Even before the show proper begins, James Lapine's new rendition of Shakespeare's great play King Lear gets underway, with three girls—who we understand are the young princesses Goneril, Regan, and Cordelia—strolling on stage to color a map, presumably of their father's dominion. If King Lear is in fact a great play, does it need this added bit of foreshadowing to crank-start it?
This production, the centerpiece of the Public Theater's 51st season, manages to highlight all the stuff that's difficult and unplayable in King Lear. When the play actually begins, it gets right down to the business of the old egocentric king divvying up his territory among his three daughters. Who loves him most, he asks, and the elder two, Goneril and Regan, oblige with brown-nosing platitudes that are delivered with equal mixtures of avarice and malice, which is to say with the subtlety of, oh, Phil Silvers in It's a Mad, Mad, Mad, Mad World. Cordelia, the good daughter, refuses to play this game. But as Lapine and his actors set the thing up, we wonder: why not?
This is problematic.
But then, so much here is.
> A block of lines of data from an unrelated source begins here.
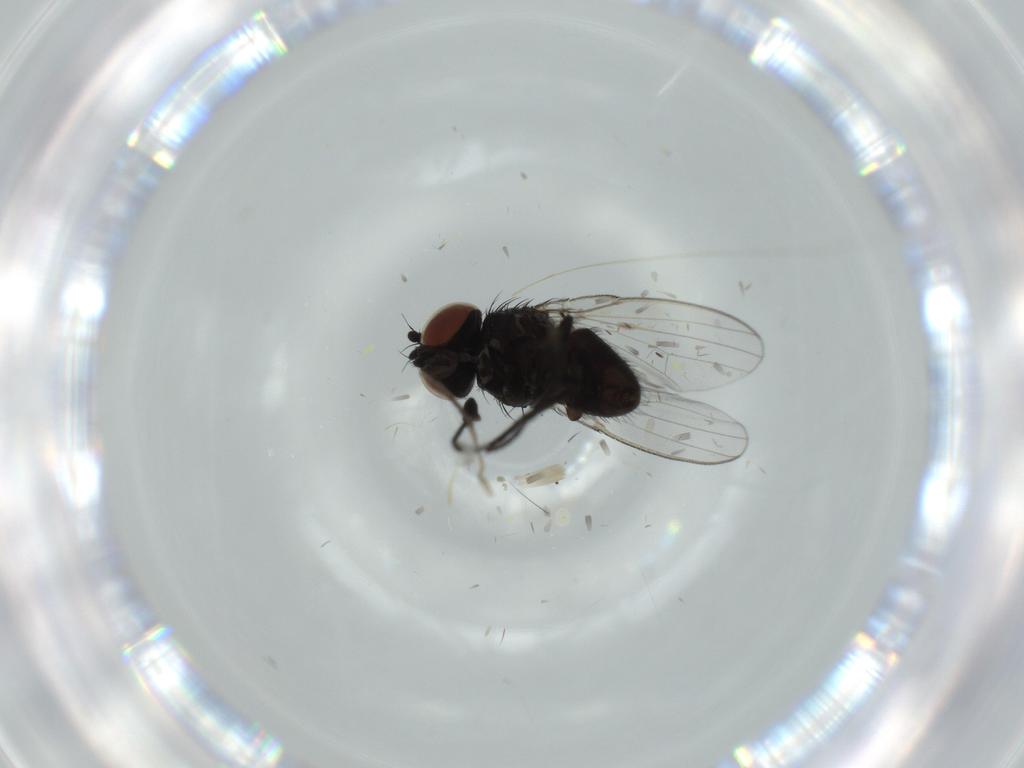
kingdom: Animalia
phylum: Arthropoda
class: Insecta
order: Diptera
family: Milichiidae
The set by Heidi Ettinger is elaborate and impressive, except that the big coup-de-theatre set change has to be accomplished with the aid of several actors, among them Michael Cerveris (who plays the Earl of Kent), here required to pick up some curtains and clear them off the stage. The costumes by Jess Goldstein are contemporary, but the men nonetheless all carry knives, just like you and I do, and when Cordelia returns at long last to her father from France, she's dressed more or less like Joan of Arc and apparently means to invade England, which doesn't feel 21st century at all. The much-ballyhooed original score by Stephen Sondheim and Michael Starobin sounds like a collection of minimalist chords left over from Sunday in the Park with George—nice to hear, I guess, but not terribly illuminating in context, and conferred here with so much dignity that it can't be called "incidental," even though that's what it clearly is.
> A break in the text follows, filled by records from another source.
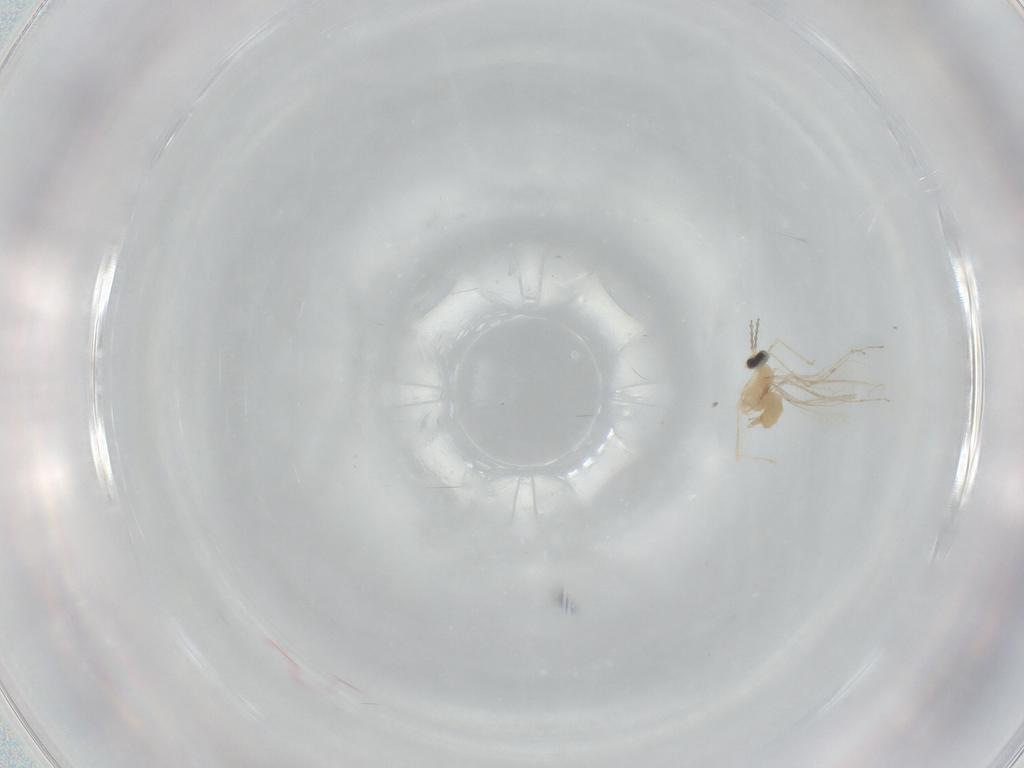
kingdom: Animalia
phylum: Arthropoda
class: Insecta
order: Diptera
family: Cecidomyiidae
Lear's Fool (Philip Goodwin) has a Harpo Marx wig and some sort of Japanese woodblock thingy attached to his arm, which he bangs on to accent his speeches/jokes like a demented postmodern performance artist. The scene where Regan and her husband, the Duke of Cornwall, gouge out the eyes of Gloucester, lasts many minutes longer than it should, as if it were part of a cult bloodfest B-horror film. The scenes where Kevin Kline as Lear loses his mind made me think, repeatedly, of a Monty Python sketch called "Great Actors."
Logan Marshall-Green is pretty much a disaster as Gloucester's scheming bastard son Edmond, resorting to the most pedestrian of gestures to illustrate speeches that he fails to put over. On the other hand, Brian Avers acquits himself pretty reasonably as the good/legitimate son Edgar, and Michael Rudko and especially Daniel Pearce are quite convincing as Lear's sons-in-law (respectively, Albany and Cornwall). Kline speaks the language gloriously, but does not show us what's going on behind it. This is, resoundingly, a Lear that leaves us emotionally flat.
After nearly three-and-a-half hours of this, I made my way thankfully to the exit, at last free to go home. Shakespeare on stage should not be as grueling and lead-footed as this production turns out to be. But those poor little girls told me right up front what kind of evening I was in for.